-- RAW DATA follows --

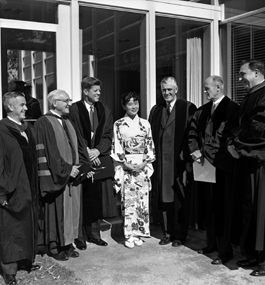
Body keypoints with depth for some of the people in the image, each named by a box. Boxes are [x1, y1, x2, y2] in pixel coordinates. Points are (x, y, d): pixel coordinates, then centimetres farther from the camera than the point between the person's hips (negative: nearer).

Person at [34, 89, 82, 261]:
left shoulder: (67, 122, 15)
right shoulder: (44, 123, -10)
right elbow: (48, 152, -16)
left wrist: (77, 167, 6)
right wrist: (66, 169, -16)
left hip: (72, 174, 8)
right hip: (56, 176, -8)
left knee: (71, 210, 11)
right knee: (57, 211, 0)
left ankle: (68, 244, 22)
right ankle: (55, 247, 14)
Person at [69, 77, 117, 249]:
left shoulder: (105, 111, 13)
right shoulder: (74, 110, -1)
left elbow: (108, 135, 7)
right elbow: (75, 136, -5)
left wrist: (97, 150, -8)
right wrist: (87, 153, -11)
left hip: (100, 159, 4)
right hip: (81, 160, -4)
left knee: (98, 199, 5)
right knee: (81, 201, -1)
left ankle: (94, 234, 17)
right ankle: (79, 236, 10)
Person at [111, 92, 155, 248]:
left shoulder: (145, 124, 8)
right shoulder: (119, 124, 2)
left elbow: (150, 146, 6)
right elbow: (117, 147, -1)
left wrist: (144, 163, -7)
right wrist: (126, 163, -11)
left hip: (143, 166, 2)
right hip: (125, 167, -2)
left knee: (142, 199, 2)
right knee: (128, 201, -2)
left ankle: (139, 232, 14)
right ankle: (129, 235, 6)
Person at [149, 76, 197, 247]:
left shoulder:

-- RAW DATA concluded --

WORK TASK
Please output all the data exactly as given, with the pictures omitted.

EXERCISE ANSWER
Body keypoints with depth for some of the people in the image, each named by a box. Boxes are [x1, y1, x2, y2] in pixel coordinates. Points are (x, y, d): pixel coordinates, then centimetres farther from the camera than the point between the person's hips (negative: nearer).

Person at [34, 89, 82, 261]:
left shoulder: (67, 122, 15)
right shoulder: (44, 123, -10)
right elbow: (48, 152, -16)
left wrist: (77, 167, 6)
right wrist: (66, 169, -16)
left hip: (72, 174, 8)
right hip: (56, 176, -8)
left knee: (71, 210, 11)
right knee: (57, 211, 0)
left ankle: (68, 244, 22)
right ankle: (55, 247, 14)
Person at [69, 77, 117, 249]:
left shoulder: (105, 111, 13)
right shoulder: (74, 110, -1)
left elbow: (108, 135, 7)
right elbow: (75, 136, -5)
left wrist: (97, 150, -8)
right wrist: (87, 153, -11)
left hip: (100, 159, 4)
right hip: (81, 160, -4)
left knee: (98, 199, 5)
right knee: (81, 201, -1)
left ankle: (94, 234, 17)
right ankle: (79, 236, 10)
Person at [111, 92, 155, 248]:
left shoulder: (145, 124, 8)
right shoulder: (119, 124, 2)
left elbow: (150, 146, 6)
right elbow: (117, 147, -1)
left wrist: (144, 163, -7)
right wrist: (126, 163, -11)
left hip: (143, 166, 2)
right hip: (125, 167, -2)
left knee: (142, 199, 2)
right knee: (128, 201, -2)
left ankle: (139, 232, 14)
right ankle: (129, 235, 6)
Person at [149, 76, 197, 247]:
left shoulder:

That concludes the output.